>>
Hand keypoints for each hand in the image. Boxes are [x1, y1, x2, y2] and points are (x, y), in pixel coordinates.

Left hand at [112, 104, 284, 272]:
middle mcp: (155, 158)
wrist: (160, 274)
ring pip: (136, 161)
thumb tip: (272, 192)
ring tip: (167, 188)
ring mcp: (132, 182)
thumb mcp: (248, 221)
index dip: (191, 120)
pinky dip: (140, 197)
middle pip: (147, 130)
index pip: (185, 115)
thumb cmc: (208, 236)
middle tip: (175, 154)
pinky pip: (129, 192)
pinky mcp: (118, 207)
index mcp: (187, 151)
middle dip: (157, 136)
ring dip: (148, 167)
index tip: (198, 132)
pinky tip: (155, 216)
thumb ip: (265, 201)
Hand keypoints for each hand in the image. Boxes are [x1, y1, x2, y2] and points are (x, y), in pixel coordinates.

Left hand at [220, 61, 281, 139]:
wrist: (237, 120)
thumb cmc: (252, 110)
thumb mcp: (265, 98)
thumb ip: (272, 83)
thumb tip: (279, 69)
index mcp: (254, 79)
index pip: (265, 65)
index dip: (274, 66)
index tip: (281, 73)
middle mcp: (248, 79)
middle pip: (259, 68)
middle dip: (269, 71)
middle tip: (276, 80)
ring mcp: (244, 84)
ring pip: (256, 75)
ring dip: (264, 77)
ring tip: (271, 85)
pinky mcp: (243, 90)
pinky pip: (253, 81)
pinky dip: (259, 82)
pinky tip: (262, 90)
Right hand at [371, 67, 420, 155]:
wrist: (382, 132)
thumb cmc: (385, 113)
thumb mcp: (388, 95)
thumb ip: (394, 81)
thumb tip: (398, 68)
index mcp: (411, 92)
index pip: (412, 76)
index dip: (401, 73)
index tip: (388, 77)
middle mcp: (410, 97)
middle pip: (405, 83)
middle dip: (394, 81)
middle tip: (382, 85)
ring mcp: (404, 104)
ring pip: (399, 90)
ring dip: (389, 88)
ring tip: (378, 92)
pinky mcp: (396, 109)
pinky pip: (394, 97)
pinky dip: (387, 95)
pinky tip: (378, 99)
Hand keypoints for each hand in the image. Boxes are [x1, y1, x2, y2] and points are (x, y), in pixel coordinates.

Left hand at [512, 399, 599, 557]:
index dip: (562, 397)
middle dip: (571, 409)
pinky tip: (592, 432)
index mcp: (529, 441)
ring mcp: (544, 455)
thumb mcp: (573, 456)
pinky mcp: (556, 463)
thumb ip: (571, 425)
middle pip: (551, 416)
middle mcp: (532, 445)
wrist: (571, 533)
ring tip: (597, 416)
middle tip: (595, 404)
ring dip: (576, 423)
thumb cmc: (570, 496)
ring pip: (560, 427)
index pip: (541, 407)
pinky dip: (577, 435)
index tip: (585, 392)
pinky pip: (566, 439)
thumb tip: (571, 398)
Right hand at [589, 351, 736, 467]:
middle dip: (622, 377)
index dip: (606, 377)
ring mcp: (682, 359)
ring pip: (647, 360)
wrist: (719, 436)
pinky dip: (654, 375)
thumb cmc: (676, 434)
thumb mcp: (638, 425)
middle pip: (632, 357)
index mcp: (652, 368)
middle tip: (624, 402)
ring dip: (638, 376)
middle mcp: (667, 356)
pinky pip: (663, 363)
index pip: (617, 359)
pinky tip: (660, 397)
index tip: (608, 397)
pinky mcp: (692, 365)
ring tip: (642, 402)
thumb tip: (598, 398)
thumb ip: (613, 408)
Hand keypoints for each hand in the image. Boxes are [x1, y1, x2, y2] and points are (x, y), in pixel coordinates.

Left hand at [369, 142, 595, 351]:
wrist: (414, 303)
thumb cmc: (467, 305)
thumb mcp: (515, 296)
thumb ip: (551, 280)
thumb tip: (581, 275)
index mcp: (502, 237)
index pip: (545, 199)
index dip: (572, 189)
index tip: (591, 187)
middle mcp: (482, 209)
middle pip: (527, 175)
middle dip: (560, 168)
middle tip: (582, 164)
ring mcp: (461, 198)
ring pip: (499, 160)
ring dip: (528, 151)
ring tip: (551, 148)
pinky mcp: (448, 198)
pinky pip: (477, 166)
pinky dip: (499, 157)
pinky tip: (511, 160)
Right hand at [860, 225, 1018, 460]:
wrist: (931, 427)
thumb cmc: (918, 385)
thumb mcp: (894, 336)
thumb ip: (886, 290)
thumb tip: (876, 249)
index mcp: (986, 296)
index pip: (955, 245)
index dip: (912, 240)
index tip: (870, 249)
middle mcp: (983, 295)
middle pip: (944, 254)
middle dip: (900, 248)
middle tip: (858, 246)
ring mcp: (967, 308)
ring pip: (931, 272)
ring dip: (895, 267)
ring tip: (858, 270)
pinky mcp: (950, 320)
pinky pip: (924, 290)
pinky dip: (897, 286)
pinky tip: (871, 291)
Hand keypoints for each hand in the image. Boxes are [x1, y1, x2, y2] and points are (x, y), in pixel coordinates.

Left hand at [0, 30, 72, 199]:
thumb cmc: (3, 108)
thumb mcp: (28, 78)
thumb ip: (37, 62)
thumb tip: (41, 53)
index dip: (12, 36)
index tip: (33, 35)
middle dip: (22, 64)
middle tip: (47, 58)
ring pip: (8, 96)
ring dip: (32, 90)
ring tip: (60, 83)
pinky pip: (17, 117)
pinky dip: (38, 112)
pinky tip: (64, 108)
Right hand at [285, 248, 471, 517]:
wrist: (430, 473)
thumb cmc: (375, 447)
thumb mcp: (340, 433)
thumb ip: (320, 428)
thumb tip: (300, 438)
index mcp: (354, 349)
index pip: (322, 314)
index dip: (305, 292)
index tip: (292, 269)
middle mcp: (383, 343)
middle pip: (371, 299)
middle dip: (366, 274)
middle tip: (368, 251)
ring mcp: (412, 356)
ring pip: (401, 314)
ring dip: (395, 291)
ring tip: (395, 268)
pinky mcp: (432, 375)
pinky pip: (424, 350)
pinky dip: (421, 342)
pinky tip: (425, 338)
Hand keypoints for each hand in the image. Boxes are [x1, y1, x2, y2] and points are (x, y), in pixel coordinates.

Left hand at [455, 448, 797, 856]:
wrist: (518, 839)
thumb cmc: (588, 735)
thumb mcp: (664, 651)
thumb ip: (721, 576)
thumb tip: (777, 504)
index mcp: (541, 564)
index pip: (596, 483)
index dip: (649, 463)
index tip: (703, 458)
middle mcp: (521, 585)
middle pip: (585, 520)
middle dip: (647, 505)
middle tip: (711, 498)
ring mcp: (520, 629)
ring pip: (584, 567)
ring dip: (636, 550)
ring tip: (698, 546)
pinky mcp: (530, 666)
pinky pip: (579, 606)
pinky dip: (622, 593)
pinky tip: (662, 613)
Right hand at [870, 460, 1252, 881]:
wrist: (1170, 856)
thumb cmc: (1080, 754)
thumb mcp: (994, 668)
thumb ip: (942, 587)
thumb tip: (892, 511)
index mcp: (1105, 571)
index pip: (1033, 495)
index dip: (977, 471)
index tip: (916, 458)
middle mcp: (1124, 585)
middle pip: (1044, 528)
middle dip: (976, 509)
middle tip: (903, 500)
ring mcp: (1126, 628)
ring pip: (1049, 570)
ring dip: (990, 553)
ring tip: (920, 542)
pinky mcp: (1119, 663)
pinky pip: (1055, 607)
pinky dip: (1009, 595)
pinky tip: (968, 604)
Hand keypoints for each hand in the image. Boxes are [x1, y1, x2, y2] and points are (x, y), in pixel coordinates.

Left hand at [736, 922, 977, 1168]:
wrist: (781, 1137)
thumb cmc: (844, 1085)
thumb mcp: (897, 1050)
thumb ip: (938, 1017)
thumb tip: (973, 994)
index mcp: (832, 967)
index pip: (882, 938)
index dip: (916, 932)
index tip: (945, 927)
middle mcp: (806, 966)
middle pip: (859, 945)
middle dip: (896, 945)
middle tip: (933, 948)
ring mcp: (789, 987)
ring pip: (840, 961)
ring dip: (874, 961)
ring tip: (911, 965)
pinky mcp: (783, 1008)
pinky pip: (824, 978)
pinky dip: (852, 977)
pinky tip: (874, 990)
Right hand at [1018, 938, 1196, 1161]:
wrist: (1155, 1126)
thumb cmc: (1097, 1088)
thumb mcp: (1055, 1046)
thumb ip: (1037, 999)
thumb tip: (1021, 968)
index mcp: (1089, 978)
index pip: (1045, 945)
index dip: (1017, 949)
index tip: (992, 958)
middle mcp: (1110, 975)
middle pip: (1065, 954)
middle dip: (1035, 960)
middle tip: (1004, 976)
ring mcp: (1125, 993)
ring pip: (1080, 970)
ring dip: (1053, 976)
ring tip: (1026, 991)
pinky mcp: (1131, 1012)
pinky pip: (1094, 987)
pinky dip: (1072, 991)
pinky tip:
<<
YOUR OBJECTIVE
The lines running from the start of the data through the one that contains "pinky tip: (155, 216)" should be reproduced exactly, and only those.

RESPONSE TO THE EXERCISE
Hand keypoints for each hand in the image. Boxes are [x1, y1, x2, y2] and points are (x, y), in pixel coordinates.

Left hand at [112, 104, 284, 272]:
middle mcp: (155, 158)
wrist: (160, 274)
ring pip: (136, 161)
thumb tip: (272, 192)
ring tip: (167, 188)
ring mcp: (132, 182)
thumb mcp: (248, 221)
index dip: (191, 120)
pinky dip: (140, 197)
middle pip: (147, 130)
index pip: (185, 115)
thumb cmc: (208, 236)
middle tip: (175, 154)
pinky pip: (129, 192)
pinky mcp: (118, 207)
index mcp: (187, 151)
middle dip: (157, 136)
ring dip: (148, 167)
index tip: (198, 132)
pinky tip: (155, 216)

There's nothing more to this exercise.